Bouhon présente trois types didactiques: l'exposé-récit que l'on pourrait rapprocher de l'exposé traditionnel et magistral en histoire; le discours-découverte, qui combine l'enseignement magistral et le dialogue ou certaines tâches minimales reliées à la pensée historique et finalement l'apprentissage-recherche, qui lui, rejoint une approche pédagogique prônant des tâches complexes reliées à la pensée historique en classe d'histoire.

Sur le tableau de droite, on peut voir les résultats de Bouhon quand à la distance entre "l'idéal" et "la réalité". En d'autres mots, les jeunes enseignants ont déclaré (l'auteur utilise le concept de représentation sociale pour classer les enseignants) un certain idéal pédagogique, mais dans la réalité, ne l'applique pas à son plein potentiel.

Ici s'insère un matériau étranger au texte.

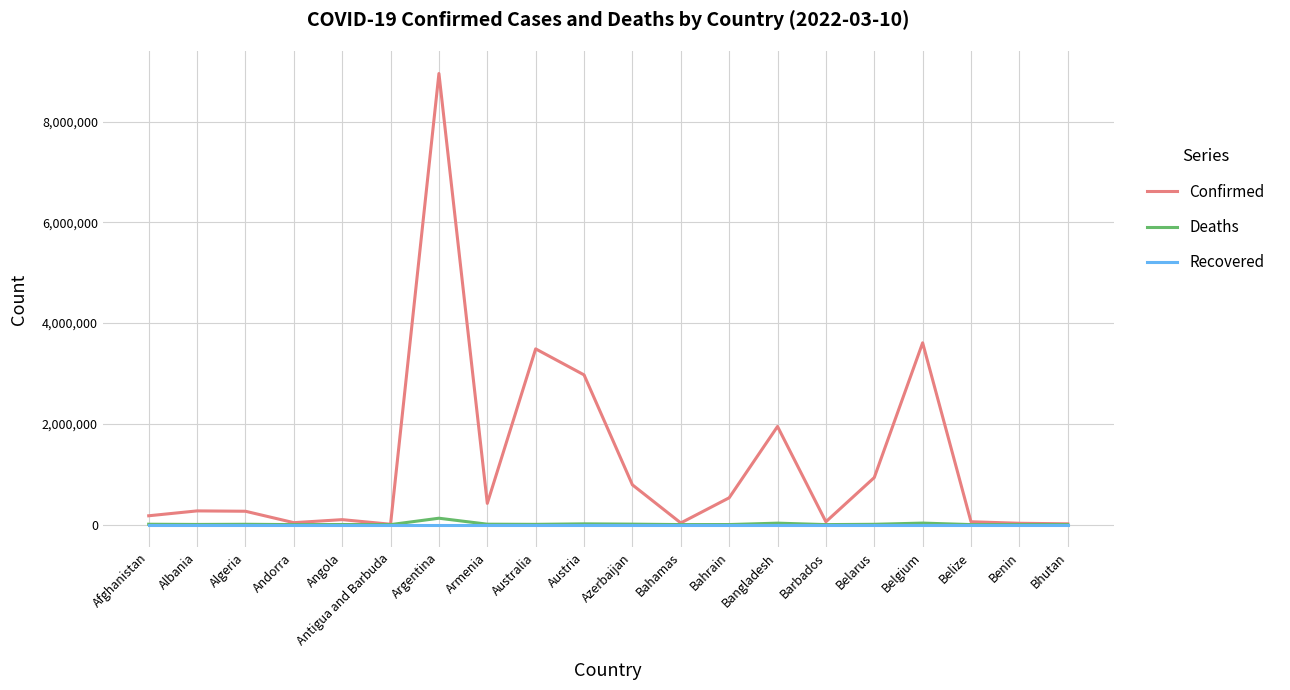

At which category is the sum across all series the highest?

Argentina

Il faut surtout comparer la case "centrale" qui identifie les approches principales utilisées par les enseignants. On voit que la tâche complexe ainsi que le débat et la confrontation, pourtant présents dans toutes les cases de l'idéal" disparaissent (sauf pour la tâche complexe en apprentissage-recherche) dans la réalité.

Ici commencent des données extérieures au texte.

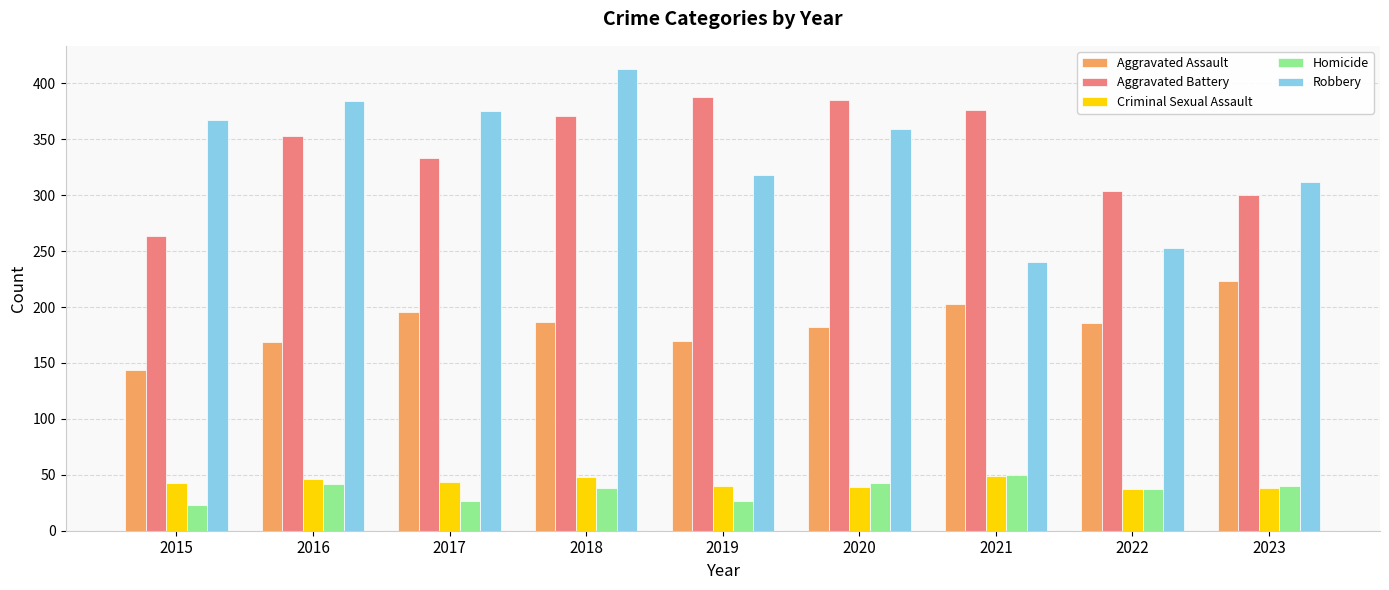

What is the difference between the Aggravated Battery values at 2022 and 2017?

29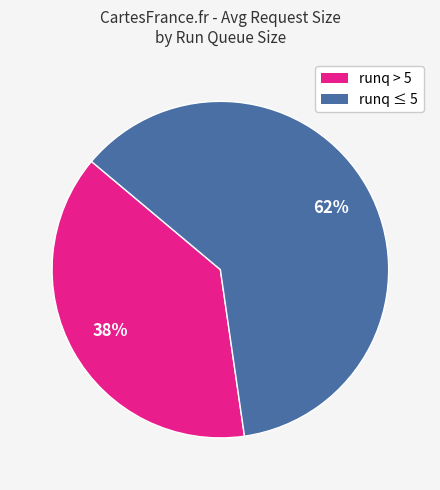

To the nearest percent, what is the average slice percentage?

50%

Comment expliquer cela? Il y a évidemment les contraintes scolaires. Les enseignants disent ne pas être en mesure d'appliquer leur idéal dans le contexte scolaire à cause, entre autres:  

  • "de la composition des classes
  • des attentes des élèves
  • de l’organisation du temps scolaire en périodes de cours
  • du découpage des savoirs en objets isolés
  • des modes d’évaluation qui exigent le prélèvement régulier de notes (…) (Bouhon, 2010, p. 55).
Bouhon conclut sur les contraintes en parlant d'un "faisceau de contraintes qui obligeraient les enseignants à préférer des situations d’enseignement plus centrées sur les savoirs à faire passer que sur la façon dont les élèves peuvent se les approprier" (Bouhon (2010, p. 55).
 
Et il renchérit en indiquant que ces contraintes amène les enseignants à "s"accomod[er] de la participation des élèves, de réponses brèves qui s’intègrent rapidement au discours préconçu de l’enseignant" et de privilégier "un enseignement prisonnier de la forme scolaire" (Bouhon, 2010, p. 54-55).
 
Plus de questions que de réponses me viennent à l'esprit suite à la lecture de ce texte. Comment préparer nos étudiants à affronter la réalité scolaire, comment les outiller afin qu'ils ne perdent pas leur idéal? Est-ce possible? Ces contraintes sont-elles tellement importantes qu'on ne peut les éviter? Est-il possible d'innover à l'école, dans la culture scolaire actuelle? J'attends vos pistes de réponses!

 

Référence: Bouhon, M. (2010). Quelles stratégies d’enseignement en classe d’histoire ? Les représentations des enseignants d’histoire  du secondaire dans le contexte actuel  des réformes pédagogiques. Dans Jean-François Cardin et al., Histoire, musées et éducation à la citoyenneté (Québec, Multimondes, 2010):29-55

Commentaires

Nous partageons les mêmes lectures!

Très bon billet. C'est important de réfléchir sur les enjeux relatifs à l'insertion professionnelle et « choc » lorsqu'on entre dans la profession. Permets-moi, Marie-Hélène, de mettre un lien vers un article de mon blogue où j'ai déjà publié un billet semblable au tien sur le même article de Bouhon. Peut-être pouvons-nous, à deux, nourrir davantage la réflexion.